O dönemde de yine siyasi rejimi “şekillendirebilecek” büyüklükte bir işçi sınıfı yoktu; çünkü güçlü bir işçi sınıfı yaratacak gelişmiş bir sanayi de yoktu ve yıllarca da olamayacaktı.
Bu nedenle Mustafa Kemal, bu “içinde işçi sınıfı olmayan” anlamındaki “sınıfsız toplum”u yani “halk”ı esas aldı ve o halkın iradesine dayanan “Cumhuriyet” rejimini kurdu.
*
“Cumhuriyet Hükümeti”nin ilk yıllarında elinde yatırımlarda kullanabileceği hiç bir sermayesi olmamasından dolayı ekonomik kalkınma için gereken sınai yatırımların yapılmasını “piyasa koşullarına” yani  özel sektöre bıraktı. Ancak bu uygulamanın işe yaramadığı ve ekonominin gerektirdiği yapılanmayı sağlayamayacağı anlaşılınca, zorunlu olarak “devletçi” uygulamalara geçildi.
Devletçi uygulama, tabii ki sosyalist ekonomilerin “üretim araçlarını sermayedarların elinden çekip almak”, “ona fırsat tanımamak” anlamında değil; aksine onların yapamadığı, onların gücünü aşan yatırımları devlet eliyle yapma olayıydı.

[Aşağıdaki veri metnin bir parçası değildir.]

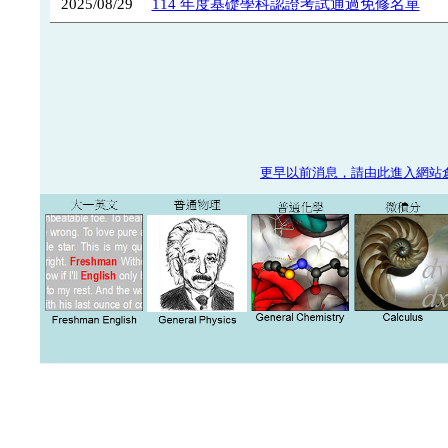
2025/08/29
114 年度基礎學科認證考試通過免修名單
更早以前消息，請由此進入網站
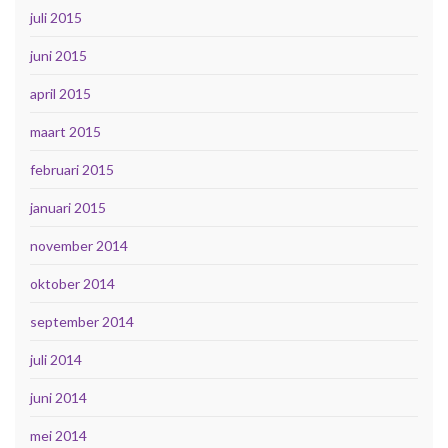
juli 2015
juni 2015
april 2015
maart 2015
februari 2015
januari 2015
november 2014
oktober 2014
september 2014
juli 2014
juni 2014
mei 2014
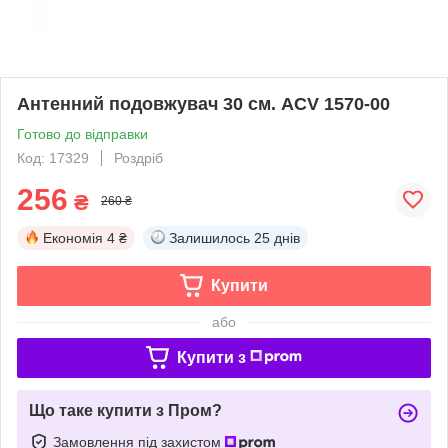
Антенний подовжувач 30 см. ACV 1570-00
Готово до відправки
Код: 17329
Роздріб
256
₴
260 ₴
Економія
4 ₴
Залишилось
25 днів
Купити
або
Купити з
Що таке купити з Пром?
Замовлення під захистом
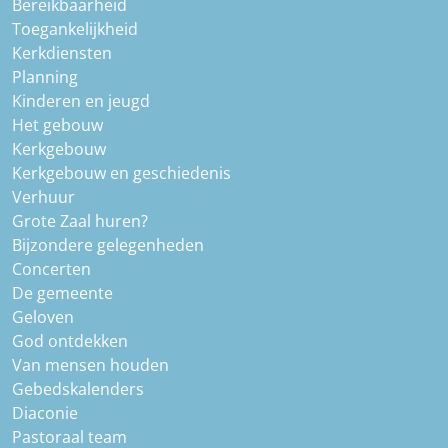
Bereikbaarheid
Toegankelijkheid
Kerkdiensten
Planning
Kinderen en jeugd
Het gebouw
Kerkgebouw
Kerkgebouw en geschiedenis
Verhuur
Grote Zaal huren?
Bijzondere gelegenheden
Concerten
De gemeente
Geloven
God ontdekken
Van mensen houden
Gebedskalenders
Diaconie
Pastoraal team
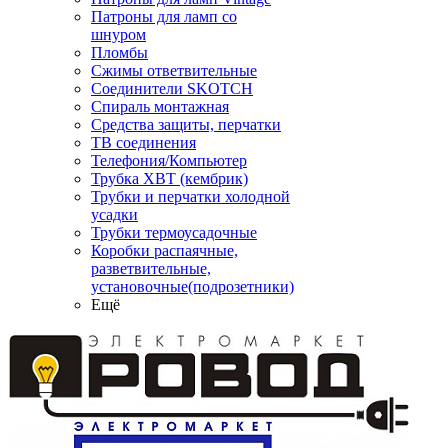
Патроны для ламп со
шнуром
Пломбы
Сжимы ответвительные
Соединители SKOTCH
Спираль монтажная
Средства защиты, перчатки
ТВ соединения
Телефония/Компьютер
Трубка ХВТ (кембрик)
Трубки и перчатки холодной
усадки
Трубки термоусадочные
Коробки распаячные,
разветвительные,
установочные(подрозетники)
Ещё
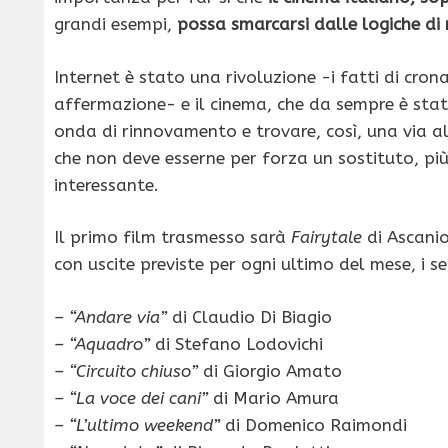
grandi esempi,
possa smarcarsi dalle logiche d
Internet è stato una rivoluzione -i fatti di cro
affermazione- e il cinema, che da sempre è sta
onda di rinnovamento e trovare, così, una via al
che non deve esserne per forza un sostituto, più
interessante.
Il primo film trasmesso sarà
Fairytale
di Ascanio
con uscite previste per ogni ultimo del mese, i se
– “Andare via”
di Claudio Di Biagio
– “Aquadro”
di Stefano Lodovichi
– “Circuito chiuso”
di Giorgio Amato
– “La voce dei cani”
di Mario Amura
– “L’ultimo weekend”
di Domenico Raimondi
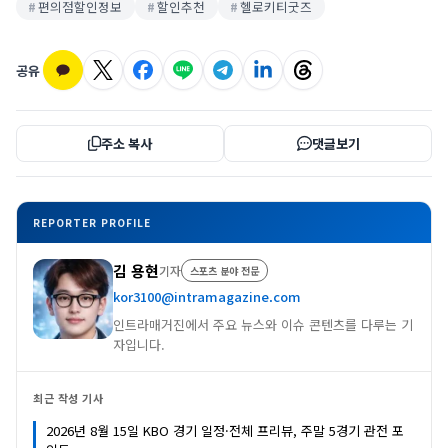
편의점할인정보
할인추천
헬로키티굿즈
공유
주소 복사
댓글보기
REPORTER PROFILE
김 용현
기자
스포츠 분야 전문
kor3100@intramagazine.com
인트라매거진에서 주요 뉴스와 이슈 콘텐츠를 다루는 기
자입니다.
최근 작성 기사
2026년 8월 15일 KBO 경기 일정·전체 프리뷰, 주말 5경기 관전 포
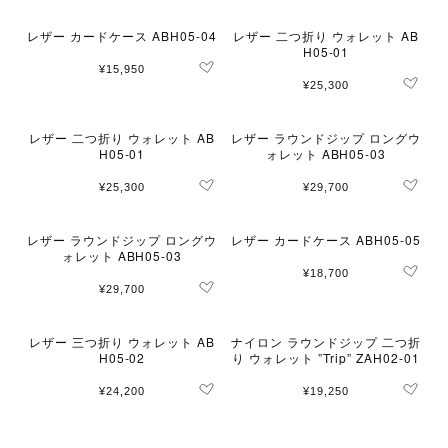
レザー カードケース ABH05-04
レザー 二つ折り ウォレット AB
H05-01
¥15,950
¥25,300
レザー 二つ折り ウォレット AB
レザー ラウンドジップ ロングウ
H05-01
ォレット ABH05-03
¥25,300
¥29,700
レザー ラウンドジップ ロングウ
レザー カードケース ABH05-05
ォレット ABH05-03
¥18,700
¥29,700
レザー 三つ折り ウォレット AB
ナイロン ラウンドジップ 二つ折
H05-02
り ウォレット ”Trip” ZAH02-01
¥24,200
¥19,250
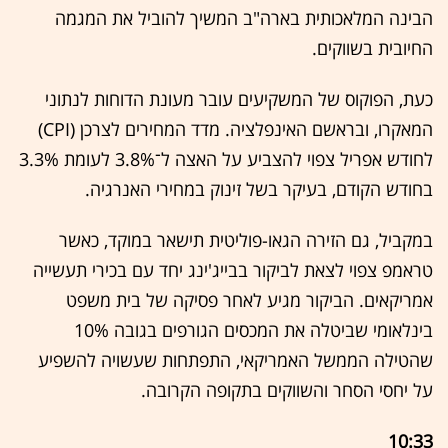
הבינה המלאכותית בארה"ב המשיך להוביל את המגמה
החיובית בשווקים.
כעת, הפוקוס של המשקיעים עובר מעונת הדוחות לנתוני
המאקרו, ובראשם האינפלציה. מדד המחירים לצרכן (CPI)
לחודש אפריל צפוי להצביע על האצה ל־3.8% לעומת 3.3%
בחודש הקודם, בעיקר בשל זינוק במחירי האנרגיה.
במקביל, גם הזירה הגאו-פוליטית תישאר במוקד, כאשר
טראמפ צפוי לצאת לביקור בבייג'ינג יחד עם בכירי תעשייה
אמריקאים. הביקור מגיע לאחר פסיקה של בית משפט
בינלאומי שביטלה את המכסים הגורפים בגובה 10%
שהטילה הממשל האמריקאי, התפתחות שעשויה להשפיע
על יחסי הסחר והשווקים בתקופה הקרובה.
10:33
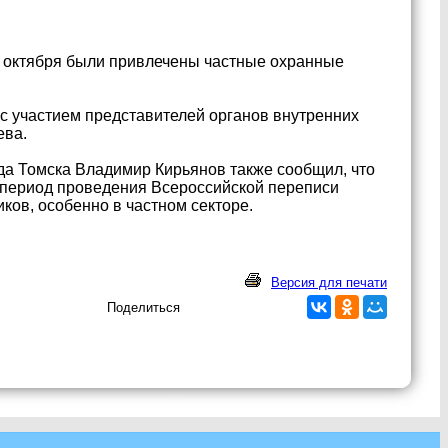
0 октября были привлечены частные охранные
с участием представителей органов внутренних
ева.
да Томска Владимир Кирьянов также сообщил, что
 период проведения Всероссийской переписи
ков, особенно в частном секторе.
Версия для печати
Поделиться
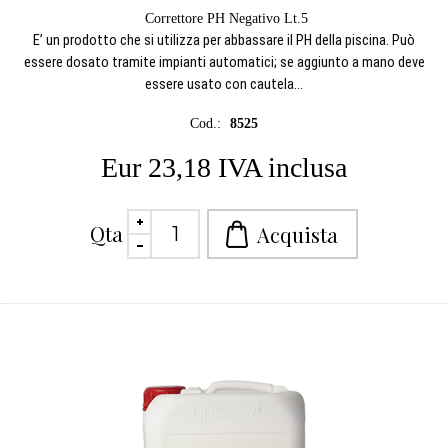
Correttore PH Negativo Lt.5
E’ un prodotto che si utilizza per abbassare il PH della piscina. Può
essere dosato tramite impianti automatici; se aggiunto a mano deve
essere usato con cautela...
Cod.:
8525
Eur 23,18 IVA inclusa
Qta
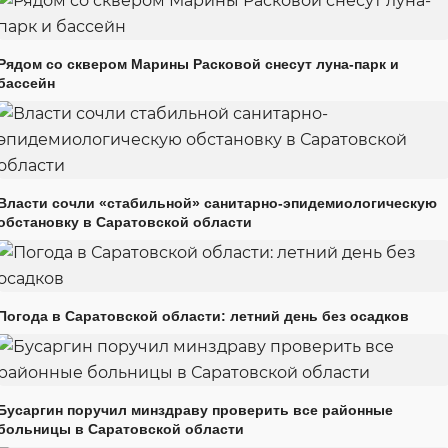
Рядом со сквером Марины Расковой снесут луна-парк и
бассейн
Власти сочли «стабильной» санитарно-эпидемиологическую
обстановку в Саратовской области
Погода в Саратовской области: летний день без осадков
Бусаргин поручил минздраву проверить все районные
больницы в Саратовской области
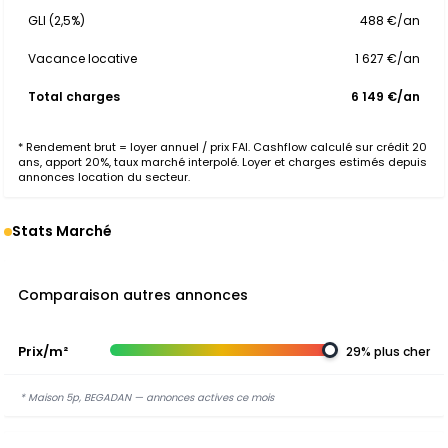
GLI (2,5%)
488 €/an
Vacance locative
1 627 €/an
Total charges
6 149 €/an
* Rendement brut = loyer annuel / prix FAI. Cashflow calculé sur crédit 20
ans, apport 20%, taux marché interpolé. Loyer et charges estimés depuis
annonces location du secteur.
Stats Marché
Comparaison autres annonces
Prix/m²
29% plus cher
* Maison 5p, BEGADAN — annonces actives ce mois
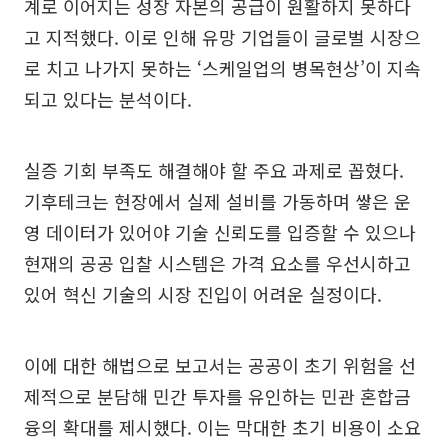
계로 이어지는 성장 자본의 공급이 원활하지 못하다
고 지적했다. 이로 인해 유망 기업들이 글로벌 시장으
로 치고 나가지 못하는 ‘스케일업의 병목현상’이 지속
되고 있다는 분석이다.
실증 기회 부족도 해결해야 할 주요 과제로 꼽혔다.
기후테크는 현장에서 실제 설비를 가동하며 쌓은 운
영 데이터가 있어야 기술 신뢰도를 입증할 수 있으나
현재의 공공 입찰 시스템은 가격 요소를 우선시하고
있어 혁신 기술의 시장 진입이 어려운 실정이다.
이에 대한 해법으로 보고서는 공공이 초기 위험을 선
제적으로 분담해 민간 투자를 유인하는 민관 혼합금
융의 확대를 제시했다. 이는 막대한 초기 비용이 소요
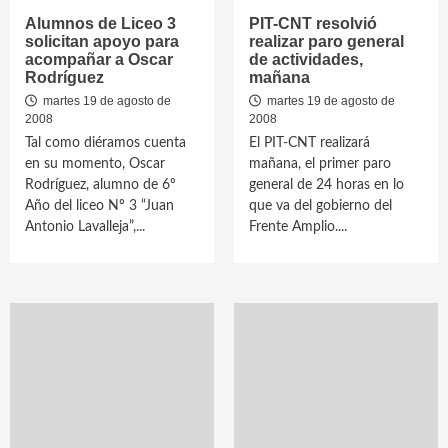
Alumnos de Liceo 3
PIT-CNT resolvió
solicitan apoyo para
realizar paro general
acompañar a Oscar
de actividades,
Rodríguez
mañana
martes 19 de agosto de
martes 19 de agosto de
2008
2008
Tal como diéramos cuenta
El PIT-CNT realizará
en su momento, Oscar
mañana, el primer paro
Rodríguez, alumno de 6º
general de 24 horas en lo
Año del liceo Nº 3 “Juan
que va del gobierno del
Antonio Lavalleja”,...
Frente Amplio....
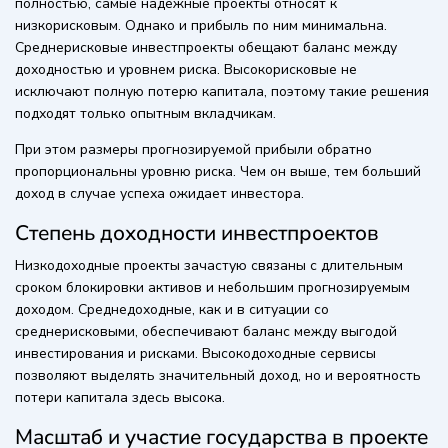
полностью, самые надежные проекты относят к
низкорисковым. Однако и прибыль по ним минимальна.
Среднерисковые инвестпроекты обещают баланс между
доходностью и уровнем риска. Высокорисковые не
исключают полную потерю капитала, поэтому такие решения
подходят только опытным вкладчикам.
При этом размеры прогнозируемой прибыли обратно
пропорциональны уровню риска. Чем он выше, тем больший
доход в случае успеха ожидает инвестора.
Степень доходности инвестпроектов
Низкодоходные проекты зачастую связаны с длительным
сроком блокировки активов и небольшим прогнозируемым
доходом. Среднедоходные, как и в ситуации со
среднерисковыми, обеспечивают баланс между выгодой
инвестирования и рисками. Высокодоходные сервисы
позволяют выделять значительный доход, но и вероятность
потери капитала здесь высока.
Масштаб и участие государства в проекте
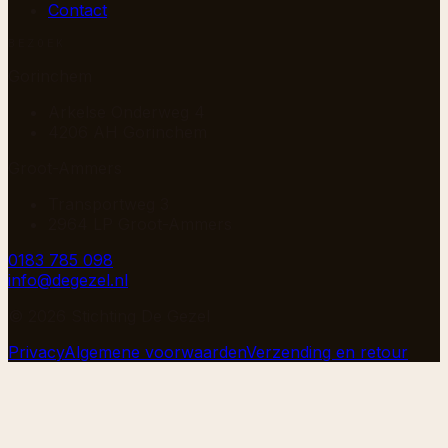
Contact
BEZOEK
Gorinchem
Arkelse Onderweg 4
4206 AH Gorinchem
Groot-Ammers
Transportweg 3
2964 LP Groot-Ammers
0183 785 098
info@degezel.nl
©
2026
Stichting De Gezel
Privacy
Algemene voorwaarden
Verzending en retour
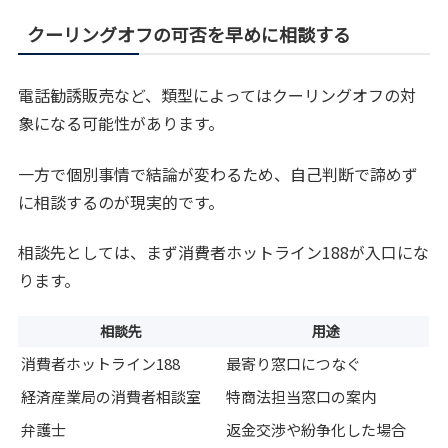
クーリングオフの可否を早めに相談する
電話勧誘販売など、類型によってはクーリングオフの対
象になる可能性があります。
一方で個別事情で結論が変わるため、自己判断で諦めず
に相談するのが現実的です。
相談先としては、まず消費者ホットライン188が入口にな
ります。
相談先
用途
消費者ホットライン188
最寄り窓口につなぐ
経済産業局の消費者相談室
特商法担当窓口の案内
弁護士
返金交渉や紛争化した場合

-Bu şekilde yapılan yatırımlar işçi sınıfını doğurmadı mı?
-Evet, az da olsa doğurdu.
Yalnız, buralarda çalışanlar sınırlı sayıda olsa da tabii ki işçilerdi ama onların işverenleri sosyalist terminolojideki kapitalist sermayedarlar değil doğrudan devletti; yani “kamu”ydu. Bir başka anlatımla yine içinde işçilerin de yer aldığı “halkın kendisi”ydi.
Dolayısıyla buradaki devletçiliği yaratan koşullar ile sosyalizmin devletçiliği birbirine hiç benzemeyen şeylerdir.
Bu nedenledir ki, Mustafa Kemal’in kendi döneminde uyguladığı ekonomi ve buna bağlı olarak yürütülen siyaseti “Pragmatist”tir.
Dediği gibi, “pek kimselerinkine benzemez”.
İçinde bulunulan şartların ürünüdür.
“Bize ve bizim ülkemizin koşullarına özgü”dür.
Belki bir ölçüde “Piyasacı”dır, kapitalisttir ama sanayiin en büyük yatırımcısı, en büyük işvereni devlettir.
“Halkçı”dır ama sosyalist değildir, çünkü işçi sınıfının değil içinde o işçi sınıfının da yer aldığı halkın iktidarına dayanır.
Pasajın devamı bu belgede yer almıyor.